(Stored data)
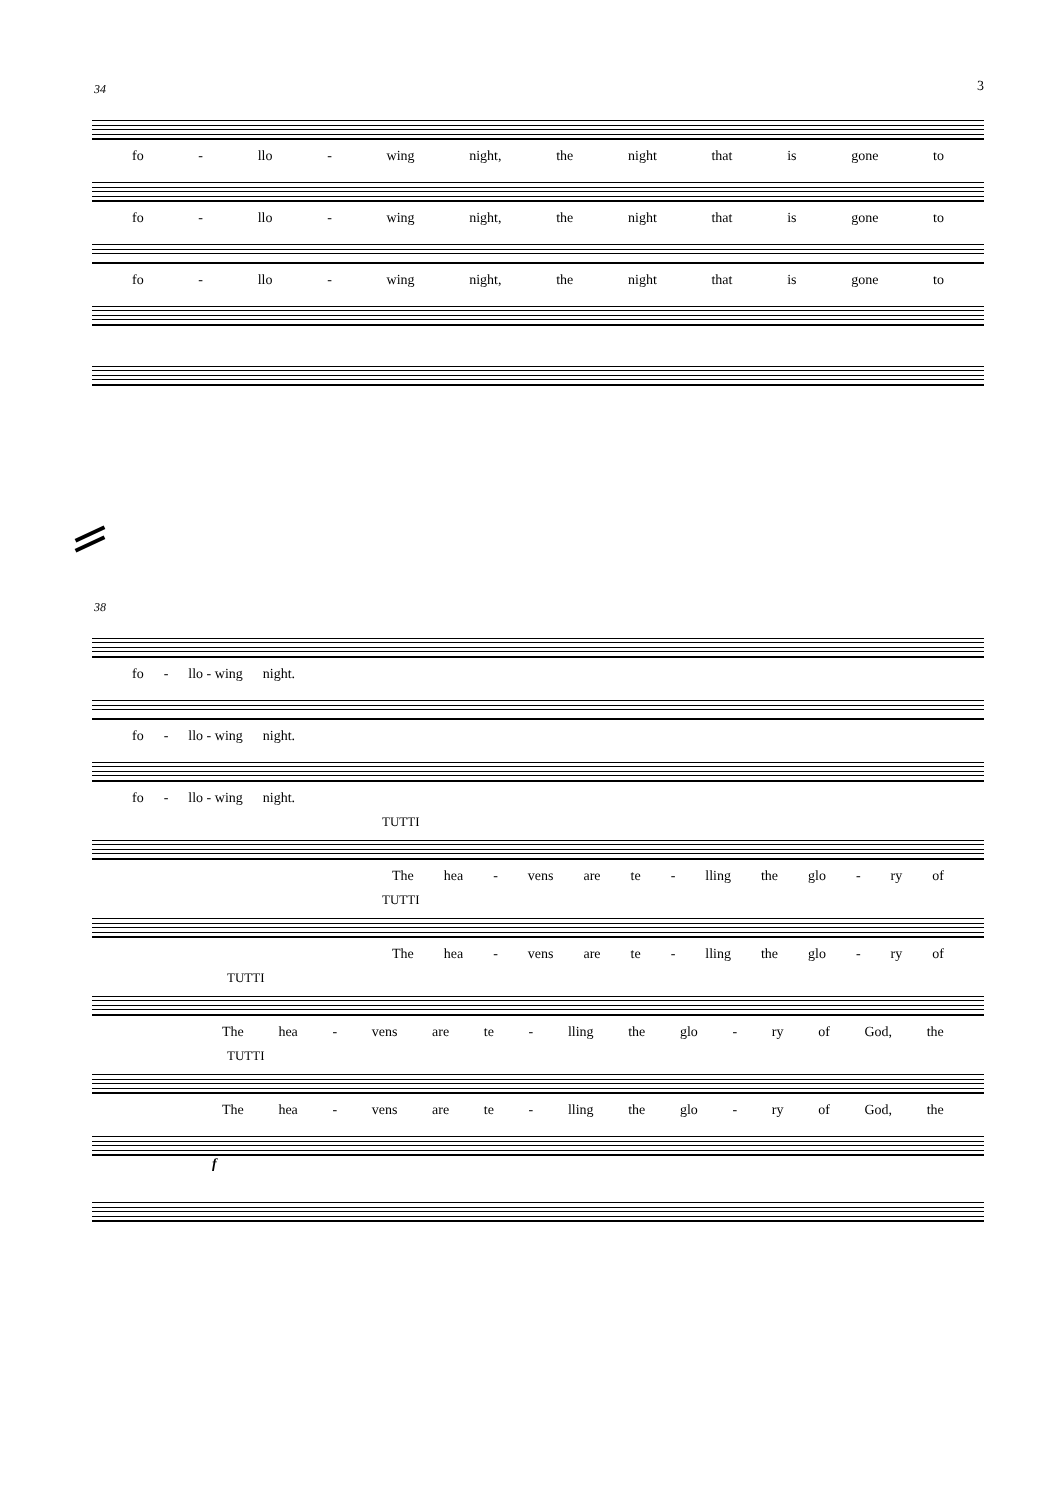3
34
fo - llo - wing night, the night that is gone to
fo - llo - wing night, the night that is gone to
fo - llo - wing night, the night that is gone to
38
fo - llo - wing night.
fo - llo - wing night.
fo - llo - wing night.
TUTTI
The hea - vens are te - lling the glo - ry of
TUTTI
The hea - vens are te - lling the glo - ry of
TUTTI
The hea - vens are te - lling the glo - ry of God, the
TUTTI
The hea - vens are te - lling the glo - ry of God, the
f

Your objective ▸
An exact copy of all the records, free of pictures, is the expected answer.

Solution ▸
3
34
fo - llo - wing night, the night that is gone to
fo - llo - wing night, the night that is gone to
fo - llo - wing night, the night that is gone to
38
fo - llo - wing night.
fo - llo - wing night.
fo - llo - wing night.
TUTTI
The hea - vens are te - lling the glo - ry of
TUTTI
The hea - vens are te - lling the glo - ry of
TUTTI
The hea - vens are te - lling the glo - ry of God, the
TUTTI
The hea - vens are te - lling the glo - ry of God, the
f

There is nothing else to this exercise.